(Dataset excerpts)
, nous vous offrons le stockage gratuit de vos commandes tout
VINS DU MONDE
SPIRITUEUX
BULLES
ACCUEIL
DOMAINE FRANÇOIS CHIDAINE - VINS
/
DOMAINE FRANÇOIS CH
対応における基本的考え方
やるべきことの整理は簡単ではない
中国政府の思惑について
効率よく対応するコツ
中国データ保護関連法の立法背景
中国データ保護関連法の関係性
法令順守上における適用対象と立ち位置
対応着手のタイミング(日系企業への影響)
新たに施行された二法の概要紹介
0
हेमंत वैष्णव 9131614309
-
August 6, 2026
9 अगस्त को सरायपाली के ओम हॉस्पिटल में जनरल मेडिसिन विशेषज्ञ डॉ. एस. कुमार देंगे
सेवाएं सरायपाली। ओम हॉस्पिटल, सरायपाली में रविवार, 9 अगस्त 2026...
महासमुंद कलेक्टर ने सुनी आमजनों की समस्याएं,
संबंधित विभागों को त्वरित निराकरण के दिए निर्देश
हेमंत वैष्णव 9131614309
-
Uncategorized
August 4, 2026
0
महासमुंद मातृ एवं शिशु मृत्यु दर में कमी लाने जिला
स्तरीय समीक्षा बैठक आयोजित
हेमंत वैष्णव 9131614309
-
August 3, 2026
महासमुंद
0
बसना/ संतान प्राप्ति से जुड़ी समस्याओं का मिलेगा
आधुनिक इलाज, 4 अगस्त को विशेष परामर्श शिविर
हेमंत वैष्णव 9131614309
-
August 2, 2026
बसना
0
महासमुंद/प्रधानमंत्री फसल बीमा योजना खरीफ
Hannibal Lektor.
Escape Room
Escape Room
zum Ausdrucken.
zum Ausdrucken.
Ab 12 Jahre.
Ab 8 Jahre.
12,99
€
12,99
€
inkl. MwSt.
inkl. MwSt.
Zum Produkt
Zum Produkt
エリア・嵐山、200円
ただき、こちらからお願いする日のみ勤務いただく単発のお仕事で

> _EXERCISE_
An exact copy of all the records is the only acceptable answer.

> _RESULT BELOW_
, nous vous offrons le stockage gratuit de vos commandes tout
VINS DU MONDE
SPIRITUEUX
BULLES
ACCUEIL
DOMAINE FRANÇOIS CHIDAINE - VINS
/
DOMAINE FRANÇOIS CH
対応における基本的考え方
やるべきことの整理は簡単ではない
中国政府の思惑について
効率よく対応するコツ
中国データ保護関連法の立法背景
中国データ保護関連法の関係性
法令順守上における適用対象と立ち位置
対応着手のタイミング(日系企業への影響)
新たに施行された二法の概要紹介
0
हेमंत वैष्णव 9131614309
-
August 6, 2026
9 अगस्त को सरायपाली के ओम हॉस्पिटल में जनरल मेडिसिन विशेषज्ञ डॉ. एस. कुमार देंगे
सेवाएं सरायपाली। ओम हॉस्पिटल, सरायपाली में रविवार, 9 अगस्त 2026...
महासमुंद कलेक्टर ने सुनी आमजनों की समस्याएं,
संबंधित विभागों को त्वरित निराकरण के दिए निर्देश
हेमंत वैष्णव 9131614309
-
Uncategorized
August 4, 2026
0
महासमुंद मातृ एवं शिशु मृत्यु दर में कमी लाने जिला
स्तरीय समीक्षा बैठक आयोजित
हेमंत वैष्णव 9131614309
-
August 3, 2026
महासमुंद
0
बसना/ संतान प्राप्ति से जुड़ी समस्याओं का मिलेगा
आधुनिक इलाज, 4 अगस्त को विशेष परामर्श शिविर
हेमंत वैष्णव 9131614309
-
August 2, 2026
बसना
0
महासमुंद/प्रधानमंत्री फसल बीमा योजना खरीफ
Hannibal Lektor.
Escape Room
Escape Room
zum Ausdrucken.
zum Ausdrucken.
Ab 12 Jahre.
Ab 8 Jahre.
12,99
€
12,99
€
inkl. MwSt.
inkl. MwSt.
Zum Produkt
Zum Produkt
エリア・嵐山、200円
ただき、こちらからお願いする日のみ勤務いただく単発のお仕事で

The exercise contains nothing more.